The focus on technical changes reflects a growing sense among Dodd-Frank opponents that the measure’s repeal is all but dead.

“The election result means the idea of repealing Dodd- Frank is not going to happen,” said Phillip Swagel, a former Treasury assistant secretary in the administration of President George W. Bush and now an economics professor at the University of Maryland’s School of Public Policy. “With that discussion over, it should be more possible to make smaller changes.”

Mark Calabria, a former top Republican aide for the Senate Banking Committee who now directs financial regulation studies at the Cato Institute, said with Democrats’ gains in the election Republicans must “begrudgingly accept” Dodd-Frank and focus more on technical changes.

‘Gray Area’

“There’s certainly a gray area of what’s technical and what’s not and people will play that to their advantage,” Calabria said.

Dodd-Frank critics had hopes for a technical corrections bill even before law was signed by President Barack Obama.

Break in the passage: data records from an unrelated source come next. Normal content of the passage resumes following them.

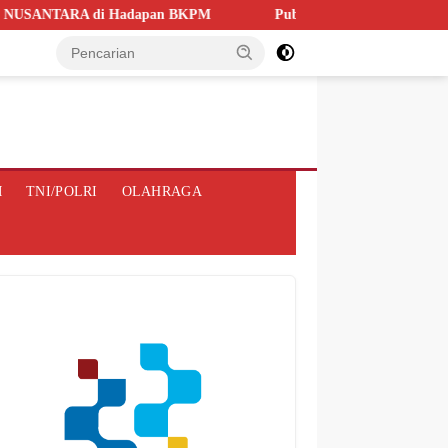
ANTARA di Hadapan BKPM
Publik Soroti Dugaan Lambannya R
M
TNI/POLRI
OLAHRAGA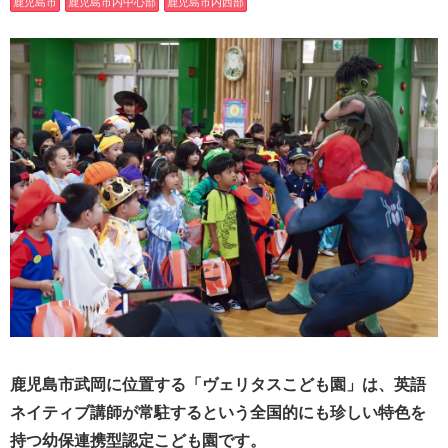
鹿児島市
鹿児島市内中心部
鹿児島市内西部
鹿児島市武岡に位置する「ヴェリタスこども園」は、英語
ネイティブ講師が常駐するという全国的にも珍しい特色を
持つ幼保連携型認定こども園です。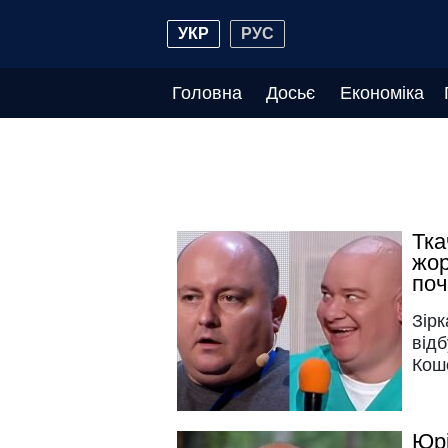
УКР
РУС
Головна
Досьє
Економіка
Тка
жор
поч
Зірк
відб
Кош
Юрі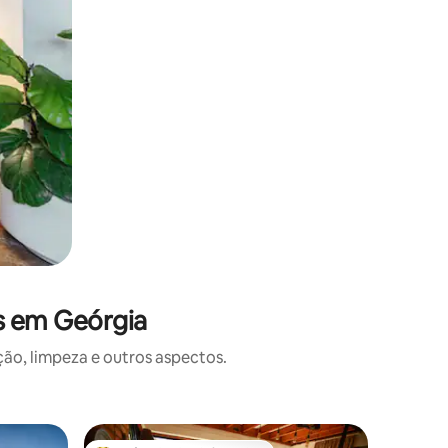
s em Geórgia
o, limpeza e outros aspectos.
Condomíni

As the act was moving toward passage its Democratic authors, Senator Chris Dodd of Connecticut and Representative Barney Frank of Massachusetts, said there would be a future bill to make corrections. Dodd said any 2,000-page bill is bound to be followed by “a corrections bill that comes at some point,” and Frank said the next bill may go beyond “technical” fixes.

After the financial-overhaul law was enacted, Democrats and the administration attacked any effort amend the law. In May 2011, Treasury Secretary Timothy F. Geithner said “dark forces” are waging a “war of attrition” against Dodd-Frank.

Never Easy

The measure to limit how the consumer bureau shares confidential information it collects from banks is an example of the complications that await even bipartisan changes to Dodd- Frank.

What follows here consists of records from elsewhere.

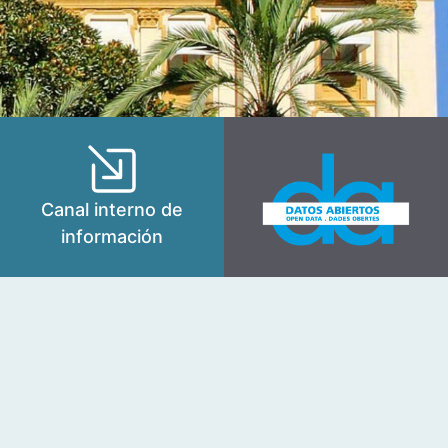
Canal interno de
información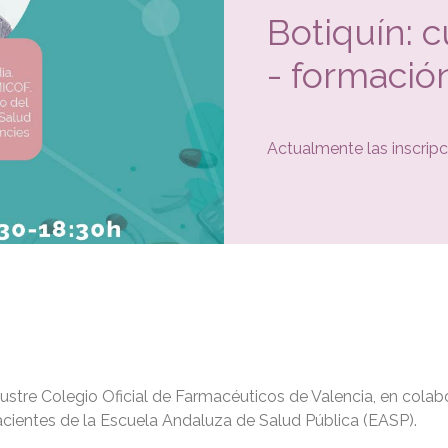
Botiquín: 
- formaci
Actualmente las inscripc
Ilustre Colegio Oficial de Farmacéuticos de Valencia, en colab
cientes de la Escuela Andaluza de Salud Pública (EASP).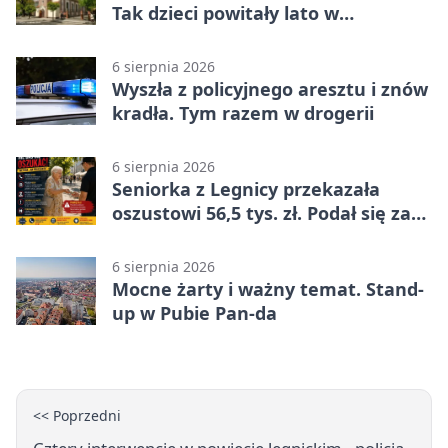
Tak dzieci powitały lato w
Chojnowie
6 sierpnia 2026
Wyszła z policyjnego aresztu i znów
kradła. Tym razem w drogerii
6 sierpnia 2026
Seniorka z Legnicy przekazała
oszustowi 56,5 tys. zł. Podał się za
policjanta
6 sierpnia 2026
Mocne żarty i ważny temat. Stand-
up w Pubie Pan-da
<< Poprzedni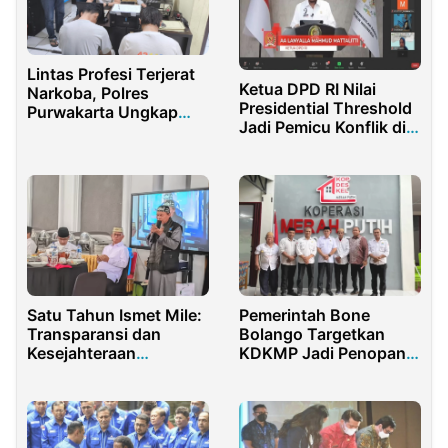
Lintas Profesi Terjerat
Ketua DPD RI Nilai
Narkoba, Polres
Presidential Threshold
Purwakarta Ungkap
Jadi Pemicu Konflik di
Fakta Mengejutkan
Masyarakat Akibat
Polarisasi
Satu Tahun Ismet Mile:
Pemerintah Bone
Transparansi dan
Bolango Targetkan
Kesejahteraan
KDKMP Jadi Penopang
Masyarakat
Ekonomi Desa 2026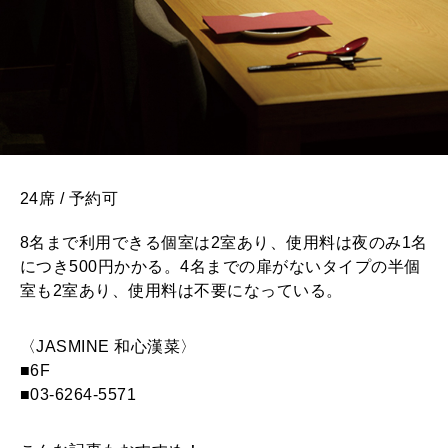
24席 / 予約可
8名まで利用できる個室は2室あり、使用料は夜のみ1名
につき500円かかる。4名までの扉がないタイプの半個
室も2室あり、使用料は不要になっている。
〈JASMINE 和心漢菜〉
■6F
■03-6264-5571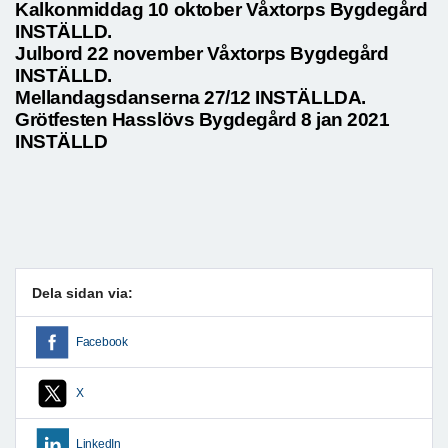
Kalkonmiddag 10 oktober Våxtorps Bygdegård
INSTÄLLD.
Julbord 22 november Våxtorps Bygdegård
INSTÄLLD.
Mellandagsdanserna 27/12 INSTÄLLDA.
Grötfesten Hasslövs Bygdegård 8 jan 2021
INSTÄLLD
Dela sidan via:
Facebook
X
LinkedIn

Republican Senator Jim DeMint of South Carolina placed a “hold” or procedural block on the bill, which was endorsed by the consumer bureau, saying in July he would lift the obstacle in return for a vote to repeal all of Dodd-Frank.

DeMint, who is leaving the Senate at the end of the year to become president of the Heritage Foundation, told Politico last week that he would remove his “hold” without the repeal vote in light of the election results. Now, with DeMint leaving the Senate, it is unclear whether he will stop blocking the bill, clearing it for a quick vote. Wesley Denton, a spokesman for DeMint, has not returned repeated calls and e-mails for comment on the hold.